When the Torah gives instructions about the building of the Mishkan, it usually uses words like “VeAsu,” “VeAsita” and “Taaseh,” which are fairly indirect commands all meaning “and make.” However, in our Parashah, different wording is used. For example, the Pesukim of “VeAtah Tetzaveh Et Bnei Yisrael VeYikchu Eilecha Shemen Zayit Zach,” “And you shall command Bnei Yisrael, and they shall take for you pure olive oil (Shemot 27:20), “VeAtah Hakrev Eilecha Et Aharon Achicha,” “And you, bring near to yourself Aharon your brother” (28:1), and “VeAtah TiDaber El Kol Chachmei Lev…VeAsu Et Bigdei Aharon,” “And you shall speak to all the wise hearted people…and they shall make the clothing of Aharon” (28:3) all use the more direct language of “VeAtah...,” “and you...”. Why does Hashem directly command Moshe regarding gathering oil for the Menorah, appointing the Kohen Gadol, and preparing the Bigdei Kehunah? What makes these tasks so important that Moshe is specified as the only one capable of performing them?
Rav Elchanan Sorotzkin says that since these three objects represent essential parts of Judaism, therefore Moshe, the leader of the Jewish people, needs to do them. The oil represents the light of Torah which is constantly bathing the world with its pure light. Just as the oil of the Menorah has to be sealed by the Kohen Gadol, a spiritual leader, to attest to its purity, so too the Torah has to be completely free of outside influences which might interfere with its purity. The Torah here is telling us that Torah learning should always be done under the supervision of a Torah leader of Bnei Yisrael.
The next commandment to personally appoint the Kohen Gadol is symbolic of the appointment of Torah leaders from generation to generation within Bnei Yisrael. Since the Torah must remain unadulterated, its leaders must remain pure as well. This is evidenced by the Kohanim Gedolim who purchased their position during the late period of the second Beit HaMikdash, causing tremendous spiritual damage. These Kohanim were not appointed by people like Moshe, but by corrupt leaders who were not dedicated to Torah values. Here the Torah is highlighting the terrible outcomes that will occur if Bnei Yisrael’s Torah leaders do not remain committed to Hashem. Therefore, Hashem Hashem by asking Moshe, His most loyal servant, to appoint the Kohen Gadol, the precedent was set of keeping the leadership pure.

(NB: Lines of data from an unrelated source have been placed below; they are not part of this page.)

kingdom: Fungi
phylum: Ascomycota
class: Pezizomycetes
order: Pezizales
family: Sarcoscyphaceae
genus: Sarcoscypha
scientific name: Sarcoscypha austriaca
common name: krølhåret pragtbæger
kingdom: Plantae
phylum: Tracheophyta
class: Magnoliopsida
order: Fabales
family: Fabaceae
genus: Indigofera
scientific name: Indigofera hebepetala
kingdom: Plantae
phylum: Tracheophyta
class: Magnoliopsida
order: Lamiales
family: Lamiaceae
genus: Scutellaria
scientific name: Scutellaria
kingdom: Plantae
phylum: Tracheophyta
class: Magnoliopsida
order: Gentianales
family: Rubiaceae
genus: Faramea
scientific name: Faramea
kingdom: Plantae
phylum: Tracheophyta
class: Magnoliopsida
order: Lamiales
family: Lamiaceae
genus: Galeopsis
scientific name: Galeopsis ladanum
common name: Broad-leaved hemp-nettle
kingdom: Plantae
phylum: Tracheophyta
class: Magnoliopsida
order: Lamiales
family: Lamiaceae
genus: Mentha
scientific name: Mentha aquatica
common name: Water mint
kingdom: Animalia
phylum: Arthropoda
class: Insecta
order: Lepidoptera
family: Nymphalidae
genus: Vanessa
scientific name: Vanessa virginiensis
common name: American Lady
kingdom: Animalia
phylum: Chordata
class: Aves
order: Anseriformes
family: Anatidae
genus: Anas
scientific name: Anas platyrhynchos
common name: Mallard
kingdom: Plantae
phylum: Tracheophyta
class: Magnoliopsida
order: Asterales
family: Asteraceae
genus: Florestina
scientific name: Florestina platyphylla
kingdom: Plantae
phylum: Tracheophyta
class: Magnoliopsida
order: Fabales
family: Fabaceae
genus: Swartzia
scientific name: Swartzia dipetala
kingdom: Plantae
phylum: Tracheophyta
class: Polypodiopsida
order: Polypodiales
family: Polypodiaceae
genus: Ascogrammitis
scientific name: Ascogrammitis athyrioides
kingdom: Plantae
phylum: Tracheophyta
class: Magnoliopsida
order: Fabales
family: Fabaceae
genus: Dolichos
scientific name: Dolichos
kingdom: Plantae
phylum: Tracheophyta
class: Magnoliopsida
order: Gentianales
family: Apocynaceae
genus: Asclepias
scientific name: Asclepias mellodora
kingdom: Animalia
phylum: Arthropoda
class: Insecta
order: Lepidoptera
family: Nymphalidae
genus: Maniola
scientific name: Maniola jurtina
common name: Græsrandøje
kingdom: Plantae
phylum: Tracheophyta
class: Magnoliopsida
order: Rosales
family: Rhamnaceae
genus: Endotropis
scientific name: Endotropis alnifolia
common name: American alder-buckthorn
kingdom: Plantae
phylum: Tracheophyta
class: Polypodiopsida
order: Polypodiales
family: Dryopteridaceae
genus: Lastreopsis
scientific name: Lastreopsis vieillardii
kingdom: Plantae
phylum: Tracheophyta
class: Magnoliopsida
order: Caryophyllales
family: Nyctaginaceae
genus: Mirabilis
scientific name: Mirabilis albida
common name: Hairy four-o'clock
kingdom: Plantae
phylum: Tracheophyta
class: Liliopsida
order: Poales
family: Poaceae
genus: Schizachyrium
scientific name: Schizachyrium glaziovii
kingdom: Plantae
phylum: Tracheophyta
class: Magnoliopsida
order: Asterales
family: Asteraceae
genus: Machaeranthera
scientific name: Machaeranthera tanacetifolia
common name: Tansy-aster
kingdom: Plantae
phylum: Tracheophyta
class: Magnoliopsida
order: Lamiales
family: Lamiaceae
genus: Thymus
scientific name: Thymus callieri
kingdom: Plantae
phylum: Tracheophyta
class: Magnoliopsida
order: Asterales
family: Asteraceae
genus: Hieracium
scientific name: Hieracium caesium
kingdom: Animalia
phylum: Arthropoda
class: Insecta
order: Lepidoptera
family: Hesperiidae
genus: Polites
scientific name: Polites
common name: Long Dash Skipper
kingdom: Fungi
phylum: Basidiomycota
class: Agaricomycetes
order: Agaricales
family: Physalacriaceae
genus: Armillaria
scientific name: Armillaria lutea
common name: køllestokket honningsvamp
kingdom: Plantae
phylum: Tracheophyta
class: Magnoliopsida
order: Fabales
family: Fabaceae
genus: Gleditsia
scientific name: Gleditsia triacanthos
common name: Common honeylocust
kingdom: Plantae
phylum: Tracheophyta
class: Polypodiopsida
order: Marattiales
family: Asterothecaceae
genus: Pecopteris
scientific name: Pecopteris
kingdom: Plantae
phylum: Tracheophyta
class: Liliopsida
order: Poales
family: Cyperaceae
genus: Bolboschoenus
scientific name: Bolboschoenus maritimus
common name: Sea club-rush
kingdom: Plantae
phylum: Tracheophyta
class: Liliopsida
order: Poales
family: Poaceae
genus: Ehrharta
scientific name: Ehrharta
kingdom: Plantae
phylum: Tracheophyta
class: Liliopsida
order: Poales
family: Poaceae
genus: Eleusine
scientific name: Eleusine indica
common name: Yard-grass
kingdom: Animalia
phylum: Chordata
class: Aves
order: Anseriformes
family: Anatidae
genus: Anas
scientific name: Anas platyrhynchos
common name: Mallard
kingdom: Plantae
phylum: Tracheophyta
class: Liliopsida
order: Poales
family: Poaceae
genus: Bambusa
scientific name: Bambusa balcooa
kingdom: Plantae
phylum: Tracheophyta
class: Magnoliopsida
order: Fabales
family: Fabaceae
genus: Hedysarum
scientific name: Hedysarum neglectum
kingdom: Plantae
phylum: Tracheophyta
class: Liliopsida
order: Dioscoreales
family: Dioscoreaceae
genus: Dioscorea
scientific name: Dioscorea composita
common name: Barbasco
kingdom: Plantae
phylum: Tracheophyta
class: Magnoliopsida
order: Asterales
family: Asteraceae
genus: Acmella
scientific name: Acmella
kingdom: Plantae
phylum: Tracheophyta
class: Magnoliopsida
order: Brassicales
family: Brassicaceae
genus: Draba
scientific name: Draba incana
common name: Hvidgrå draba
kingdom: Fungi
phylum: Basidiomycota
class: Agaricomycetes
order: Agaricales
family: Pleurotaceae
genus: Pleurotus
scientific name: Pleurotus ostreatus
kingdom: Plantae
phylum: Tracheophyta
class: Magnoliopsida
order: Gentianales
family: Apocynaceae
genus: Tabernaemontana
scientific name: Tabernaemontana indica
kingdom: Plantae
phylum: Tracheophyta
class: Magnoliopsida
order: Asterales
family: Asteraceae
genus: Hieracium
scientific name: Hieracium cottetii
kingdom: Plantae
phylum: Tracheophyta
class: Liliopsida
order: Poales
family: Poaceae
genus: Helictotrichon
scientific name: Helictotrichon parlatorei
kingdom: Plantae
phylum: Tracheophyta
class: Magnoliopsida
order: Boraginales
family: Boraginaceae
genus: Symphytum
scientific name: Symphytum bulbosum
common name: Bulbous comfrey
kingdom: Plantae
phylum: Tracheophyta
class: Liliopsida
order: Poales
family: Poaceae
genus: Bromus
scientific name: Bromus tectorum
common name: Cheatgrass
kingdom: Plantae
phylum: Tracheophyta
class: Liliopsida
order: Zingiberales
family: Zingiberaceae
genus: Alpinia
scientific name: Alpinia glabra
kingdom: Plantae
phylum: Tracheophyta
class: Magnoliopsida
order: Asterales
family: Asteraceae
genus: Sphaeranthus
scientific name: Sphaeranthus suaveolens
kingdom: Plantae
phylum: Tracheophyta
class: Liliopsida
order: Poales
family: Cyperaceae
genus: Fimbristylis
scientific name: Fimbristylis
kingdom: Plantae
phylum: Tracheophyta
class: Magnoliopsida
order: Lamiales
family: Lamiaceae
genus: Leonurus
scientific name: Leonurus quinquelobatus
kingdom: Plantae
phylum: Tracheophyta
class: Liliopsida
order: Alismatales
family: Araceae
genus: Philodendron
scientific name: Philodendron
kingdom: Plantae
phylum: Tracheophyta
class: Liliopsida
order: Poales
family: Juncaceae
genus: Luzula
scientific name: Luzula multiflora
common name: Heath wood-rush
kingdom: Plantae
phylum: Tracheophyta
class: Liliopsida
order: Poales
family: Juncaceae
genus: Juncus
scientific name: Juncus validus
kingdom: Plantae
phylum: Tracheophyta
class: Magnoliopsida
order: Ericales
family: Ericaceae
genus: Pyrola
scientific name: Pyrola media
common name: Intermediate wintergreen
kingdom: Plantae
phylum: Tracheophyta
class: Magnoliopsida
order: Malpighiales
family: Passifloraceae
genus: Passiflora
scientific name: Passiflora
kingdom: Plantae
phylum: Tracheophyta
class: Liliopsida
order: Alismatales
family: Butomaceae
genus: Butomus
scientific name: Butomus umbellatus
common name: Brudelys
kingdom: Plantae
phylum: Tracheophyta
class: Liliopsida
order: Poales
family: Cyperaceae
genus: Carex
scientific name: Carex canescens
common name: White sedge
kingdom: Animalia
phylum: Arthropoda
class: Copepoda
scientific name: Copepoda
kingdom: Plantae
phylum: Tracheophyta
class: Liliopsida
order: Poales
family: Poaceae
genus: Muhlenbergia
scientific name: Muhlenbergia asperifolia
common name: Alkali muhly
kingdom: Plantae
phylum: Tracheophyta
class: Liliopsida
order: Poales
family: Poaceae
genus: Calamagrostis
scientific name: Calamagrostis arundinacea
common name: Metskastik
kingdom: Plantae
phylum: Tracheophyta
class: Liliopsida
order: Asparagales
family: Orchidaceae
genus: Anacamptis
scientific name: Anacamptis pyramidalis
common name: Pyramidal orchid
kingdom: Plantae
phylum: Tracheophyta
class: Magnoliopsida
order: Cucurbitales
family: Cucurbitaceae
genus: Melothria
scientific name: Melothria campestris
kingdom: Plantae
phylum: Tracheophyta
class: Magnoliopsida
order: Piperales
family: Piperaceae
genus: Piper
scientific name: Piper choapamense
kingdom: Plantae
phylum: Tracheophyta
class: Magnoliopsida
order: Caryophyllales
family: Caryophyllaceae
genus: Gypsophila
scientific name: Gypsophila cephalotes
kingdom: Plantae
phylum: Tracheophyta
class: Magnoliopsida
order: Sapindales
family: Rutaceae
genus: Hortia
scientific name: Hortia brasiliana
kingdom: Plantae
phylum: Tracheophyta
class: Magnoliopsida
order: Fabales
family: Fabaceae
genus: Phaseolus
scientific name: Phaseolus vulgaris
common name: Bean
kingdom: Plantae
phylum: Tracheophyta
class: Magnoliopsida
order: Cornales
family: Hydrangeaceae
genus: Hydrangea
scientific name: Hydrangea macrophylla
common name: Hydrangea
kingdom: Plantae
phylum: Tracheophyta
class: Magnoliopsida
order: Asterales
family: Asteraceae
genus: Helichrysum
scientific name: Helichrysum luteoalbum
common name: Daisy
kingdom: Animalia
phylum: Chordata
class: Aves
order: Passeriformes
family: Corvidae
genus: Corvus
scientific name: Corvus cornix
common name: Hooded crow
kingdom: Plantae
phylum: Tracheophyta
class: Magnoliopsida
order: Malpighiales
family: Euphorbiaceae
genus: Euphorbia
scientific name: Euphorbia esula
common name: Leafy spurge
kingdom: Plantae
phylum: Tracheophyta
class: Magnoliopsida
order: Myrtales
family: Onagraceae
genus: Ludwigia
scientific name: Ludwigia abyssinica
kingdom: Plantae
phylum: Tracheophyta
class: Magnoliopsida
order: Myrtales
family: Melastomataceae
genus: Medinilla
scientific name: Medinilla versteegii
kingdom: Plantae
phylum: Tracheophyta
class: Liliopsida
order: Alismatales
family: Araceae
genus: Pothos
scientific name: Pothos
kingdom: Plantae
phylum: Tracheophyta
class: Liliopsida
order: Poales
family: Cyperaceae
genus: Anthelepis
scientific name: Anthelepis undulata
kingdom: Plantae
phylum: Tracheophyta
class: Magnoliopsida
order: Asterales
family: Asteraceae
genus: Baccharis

The last job assigned to Moshe is the preparation of the Kohen’s clothing. Just as Korbanot atone for our sins, the clothing of a Kohen atones for us as well. If a Kohen lacks the proper clothing, he is disqualified from performing the service in the Mishkan. This emphasis on the clothing teaches us the importance of wearing the proper clothing in our lives. We have to wear the clothes that identify us as Jewish: Kippah, Tzitzit, and Tefillin. If we don’t wear these, we disqualify ourselves from being able to properly learn Torah.